In 2015, Todd was elected to the presidency of the North American Society for Sport History (NASSH) and served as NASSH president until May 2019. In September 2011, Dr. Todd was also named a Fellow in the National Academy of Kinesiology for her many contributions to the field of Kinesiology. She was similarly recognized in 2011 by NASSH and was given their Honor Award for her many and varied contributions to the field of Sport History

Jan Todd and her husband, Terry Todd, founded the H.J. Lutcher Stark Center, home to the largest archive in the world devoted to the study of physical culture, sport, resistance training, and alternative medicine, in 1983, serving as co-directors until his death in 2018. The collection, housed at UT-Austin, is regularly used by on-campus and visiting scholars and by Todd's Ph.D. students.

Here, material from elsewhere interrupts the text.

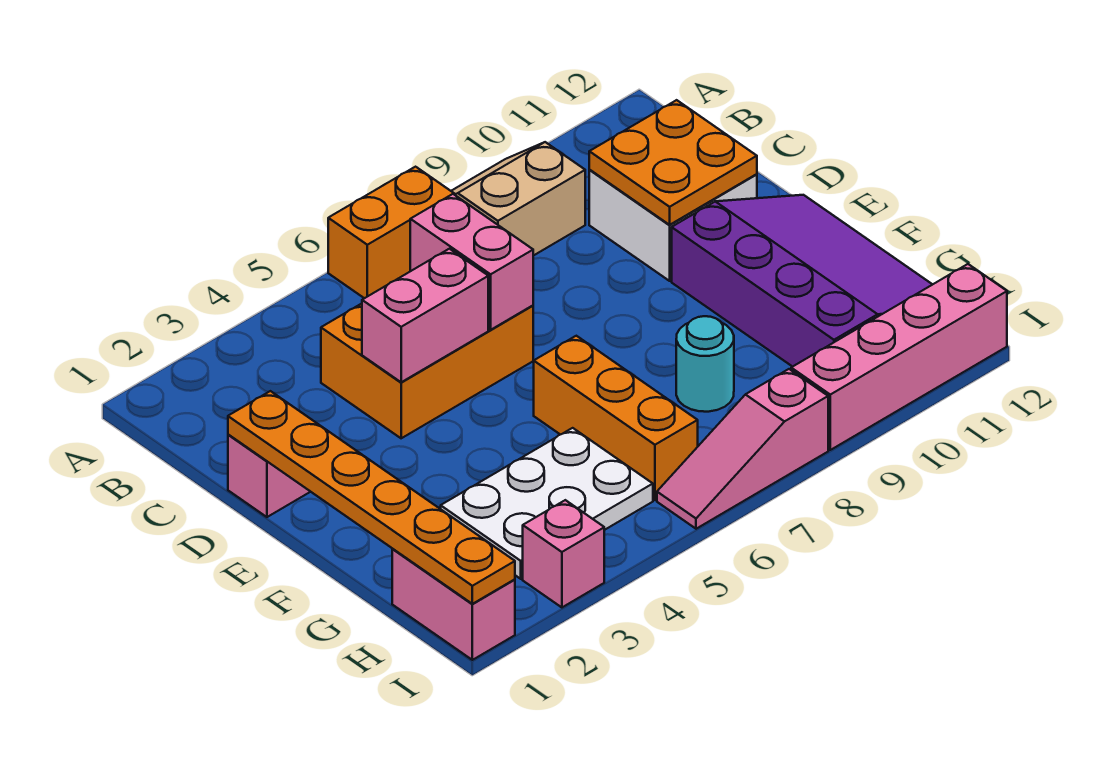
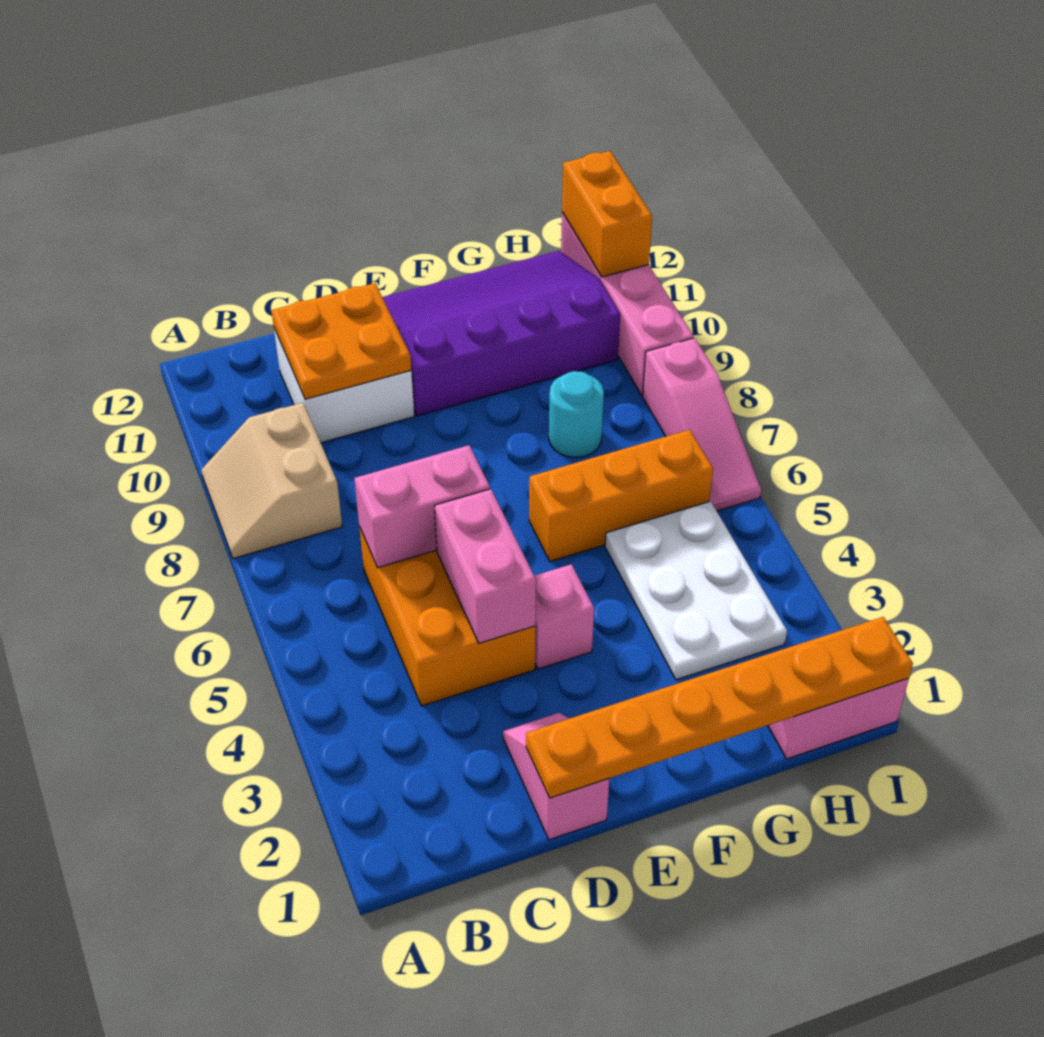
orange brick A6:A7 level 1 -> orange brick I11:I12 level 2
pink brick I3 level 1 -> pink brick E4 level 1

Todd also serves as co-editor of Iron Game History: The Journal of Physical Culture, a scholarly periodical exploring the history of exercise and physical fitness founded by the Todds in 1990.

Todd's research focuses on the history of exercise, particularly the history of strength and the history of doping. She has written two books: Physical Culture and the Body Beautiful: Purposive Exercise in the Lives of American Women (Mercer University Press, 1998), and (with Terry Todd) Lift Your Way to Youthful Fitness (Little-Brown, 1985), the first popular book to argue that weight training could be used to offset the aging process. She also collaborated on a third book, Strength Coaching in America (University of Texas Press, 2019), with Jason Shurley and Terry Todd that was published the year after Terry's death.

In addition, Todd has written more than a hundred articles in popular and scholarly journals on various aspects of sport and exercise history, anabolic steroids, strength training, and exercise. She also served as a producer and historical consultant for the 2016 documentary Stoneland about the strength traditions of Scotland. The video is available on YouTube.